Ich kaufe gerne ein. Ich kaufe sicherlich auch vieles, was ich nicht unbedingt brauche, was unnötig ist. Sales und Schnäppchen machen mich zufrieden. Aber das, diese Konsumschlacht – das ist mir zu viel. 

Vielleicht ist es mir im letzten Jahr weniger aufgefallen, vielleicht ist es in diesem Jahr extrem. Vielleicht bin ich durch mein Ausmisten der letzten Wochen und Monate sensibler für das Anhäufen von Gegenständen geworden, vielleicht ist meine Social Media-Blase schuld an meiner Wahrnehmung. Aber ich habe genug. 
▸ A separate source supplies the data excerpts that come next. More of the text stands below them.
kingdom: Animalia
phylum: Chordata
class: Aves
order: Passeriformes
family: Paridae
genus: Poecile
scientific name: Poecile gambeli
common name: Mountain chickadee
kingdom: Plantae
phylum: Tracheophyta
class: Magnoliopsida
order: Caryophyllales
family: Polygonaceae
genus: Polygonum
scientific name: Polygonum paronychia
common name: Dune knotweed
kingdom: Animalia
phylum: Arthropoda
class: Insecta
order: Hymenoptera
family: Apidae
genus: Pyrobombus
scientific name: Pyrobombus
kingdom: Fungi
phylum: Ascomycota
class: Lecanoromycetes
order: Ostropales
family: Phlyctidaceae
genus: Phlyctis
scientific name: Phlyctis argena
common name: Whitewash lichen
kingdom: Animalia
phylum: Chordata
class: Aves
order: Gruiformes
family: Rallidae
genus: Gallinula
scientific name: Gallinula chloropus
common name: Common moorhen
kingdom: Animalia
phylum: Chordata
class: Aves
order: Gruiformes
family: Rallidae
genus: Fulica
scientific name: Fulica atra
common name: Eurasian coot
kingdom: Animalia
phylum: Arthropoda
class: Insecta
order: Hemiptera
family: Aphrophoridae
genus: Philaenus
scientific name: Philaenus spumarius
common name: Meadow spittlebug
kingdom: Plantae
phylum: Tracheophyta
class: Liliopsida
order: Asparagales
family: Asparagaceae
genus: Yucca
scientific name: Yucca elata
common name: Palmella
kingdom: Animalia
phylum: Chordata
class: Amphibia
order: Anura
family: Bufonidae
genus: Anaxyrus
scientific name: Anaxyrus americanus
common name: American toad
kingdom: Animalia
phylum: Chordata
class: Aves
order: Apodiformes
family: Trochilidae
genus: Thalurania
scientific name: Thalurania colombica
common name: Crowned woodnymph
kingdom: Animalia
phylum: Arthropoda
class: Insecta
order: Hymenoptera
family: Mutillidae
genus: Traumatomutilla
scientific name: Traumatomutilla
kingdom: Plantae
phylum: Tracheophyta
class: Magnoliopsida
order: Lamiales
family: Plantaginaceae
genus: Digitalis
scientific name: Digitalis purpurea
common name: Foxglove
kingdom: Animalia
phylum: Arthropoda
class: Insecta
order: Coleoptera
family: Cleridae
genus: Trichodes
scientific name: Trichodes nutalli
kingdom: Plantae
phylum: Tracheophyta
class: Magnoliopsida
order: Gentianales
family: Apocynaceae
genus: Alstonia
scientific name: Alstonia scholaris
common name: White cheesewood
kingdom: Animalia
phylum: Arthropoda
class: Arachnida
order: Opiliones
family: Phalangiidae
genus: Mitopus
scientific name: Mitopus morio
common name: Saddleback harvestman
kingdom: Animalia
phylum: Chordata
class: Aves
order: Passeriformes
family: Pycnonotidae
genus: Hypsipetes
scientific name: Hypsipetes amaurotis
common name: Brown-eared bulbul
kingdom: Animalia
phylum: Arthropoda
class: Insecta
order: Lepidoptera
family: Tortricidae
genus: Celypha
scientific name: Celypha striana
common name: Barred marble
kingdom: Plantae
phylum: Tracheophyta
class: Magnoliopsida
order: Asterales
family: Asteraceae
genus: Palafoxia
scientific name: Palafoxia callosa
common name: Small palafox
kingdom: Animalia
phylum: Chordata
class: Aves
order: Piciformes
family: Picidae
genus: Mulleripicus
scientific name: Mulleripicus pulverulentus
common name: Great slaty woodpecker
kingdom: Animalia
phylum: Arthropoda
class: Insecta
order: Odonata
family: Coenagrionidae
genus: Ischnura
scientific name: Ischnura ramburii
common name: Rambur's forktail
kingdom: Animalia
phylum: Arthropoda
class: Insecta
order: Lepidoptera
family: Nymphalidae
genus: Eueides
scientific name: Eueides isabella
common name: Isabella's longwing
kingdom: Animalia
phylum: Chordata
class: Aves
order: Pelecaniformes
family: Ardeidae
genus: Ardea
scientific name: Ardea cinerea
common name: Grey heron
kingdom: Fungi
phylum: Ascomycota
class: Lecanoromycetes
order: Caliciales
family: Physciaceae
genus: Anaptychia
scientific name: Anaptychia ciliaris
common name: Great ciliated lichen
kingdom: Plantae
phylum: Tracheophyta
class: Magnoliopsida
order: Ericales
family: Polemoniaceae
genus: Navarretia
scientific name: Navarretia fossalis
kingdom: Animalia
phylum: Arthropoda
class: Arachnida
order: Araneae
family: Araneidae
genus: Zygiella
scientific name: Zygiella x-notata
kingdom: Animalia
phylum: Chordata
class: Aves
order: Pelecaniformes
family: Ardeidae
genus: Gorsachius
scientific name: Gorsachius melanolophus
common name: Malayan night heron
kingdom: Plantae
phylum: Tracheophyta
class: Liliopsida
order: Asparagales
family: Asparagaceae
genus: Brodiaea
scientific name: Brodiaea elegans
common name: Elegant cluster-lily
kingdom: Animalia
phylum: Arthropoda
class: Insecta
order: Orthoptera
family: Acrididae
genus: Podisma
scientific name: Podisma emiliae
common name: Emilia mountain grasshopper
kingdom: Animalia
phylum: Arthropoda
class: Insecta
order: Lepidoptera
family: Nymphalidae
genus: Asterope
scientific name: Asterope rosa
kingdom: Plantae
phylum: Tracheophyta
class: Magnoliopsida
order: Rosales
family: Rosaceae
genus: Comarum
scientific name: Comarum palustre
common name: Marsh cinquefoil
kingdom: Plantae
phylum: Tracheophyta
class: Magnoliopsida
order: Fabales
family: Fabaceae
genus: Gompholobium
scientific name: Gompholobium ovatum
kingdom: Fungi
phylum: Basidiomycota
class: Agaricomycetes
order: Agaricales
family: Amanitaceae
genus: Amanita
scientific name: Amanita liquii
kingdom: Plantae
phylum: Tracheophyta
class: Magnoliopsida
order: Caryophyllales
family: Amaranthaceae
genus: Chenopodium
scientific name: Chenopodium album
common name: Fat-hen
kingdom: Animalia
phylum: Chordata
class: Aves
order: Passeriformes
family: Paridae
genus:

Genug von 100 Rabattcodes, Verlinkungen und Angeboten. Online und Offline. Mir zwingt sich das Gefühl auf, dass gar nicht mehr überlegt, sondern einfach nur geshopped wird. Den zehnten roten Polyesterpullover in Grobstrick-Optik, weil rot jetzt gerade in ist und man das Teil eh in ein paar Wochen beim nächsten großen Bloggerflohmarkt verscherbelt. 
Ich habe genug davon, dass mir vorgegaukelt wird, ich könnte jetzt ganz tolle Schnäppchen machen – wo doch einfach nur in den letzten Monaten die Preise langsam angehoben wurden, um jetzt ebendiese Rabatte zu geben. 

Sicherlich ist es nett, wenn Links zu Onlineshops in einem Blogpost hübsch aufbereitet werden – und alle verdienen mit. Der Blogger über sein Affiliate-Programm, der Anbieter ebendiesen Programms, der Onlineshop. Immer weiter schaukelt sich der Konsum nach oben, seit Tagen gibt es in den Insta-Stories schon kaum noch anderen Content als immer noch mehr Codes und Rabatte, Hauls von bereits gekauftem,  die gleichen Kampagnen bei zehn unterschiedlichen Bloggern. Alle gleich. 
Auch ich bin bei einem Affiliate-Netzwerk registriert. Auch ich verdiene immer mal wieder ein bisschen was, wenn ihr über Links einkauft, die in meinen Artikeln auftauchen. Das kostet Euch nichts zusätzlich – mein Anteil geht vom Gewinn des Online-Shops ab. Und obwohl diese Woche (global gesehen) die umsatzstärkste des Jahres ist, habe ich mich dagegen entschieden Rabattcodes ohne Ende zu veröffentlichen. Weil ich selbst meinen Konsum überdacht habe. Weil ich mir wünsche, dass auch meine Leser bewusst konsumieren. 

Ich verstehe es. Ein Stück weit.
Und ganz ehrlich: Wer tatsächlich auf der Suche nach einem roten Pullover in Grobstrickoptik ist, der wird heute wahrscheinlich zu (stark) reduzierten Preisen fündig. Ich prangere nicht den Konsum und das Kaufen an sich an. Sondern nur die übermäßie Fülle und die Maßlosigkeit, die sich in den letzten Jahren eingeschluchen hat. 

Immer noch mehr. Und gleichzeitig noch billiger. Wegwerfmode. Jedes Jahr das neuste iPhone und das alte kommt einfach in den Müll. Mehr, mehr, mehr. 
Ich würde mir für diesen (und alle kommenden) Black Fridays und Cyber Mondays und was man sich sonst noch so einfallen lässt ganz einfach wünschen, dass wir kurz einmal innehalten. Uns fragen „Brauche ich das wirklich“ anstatt einfach nur zu konsumieren, weil es gerade günstig ist.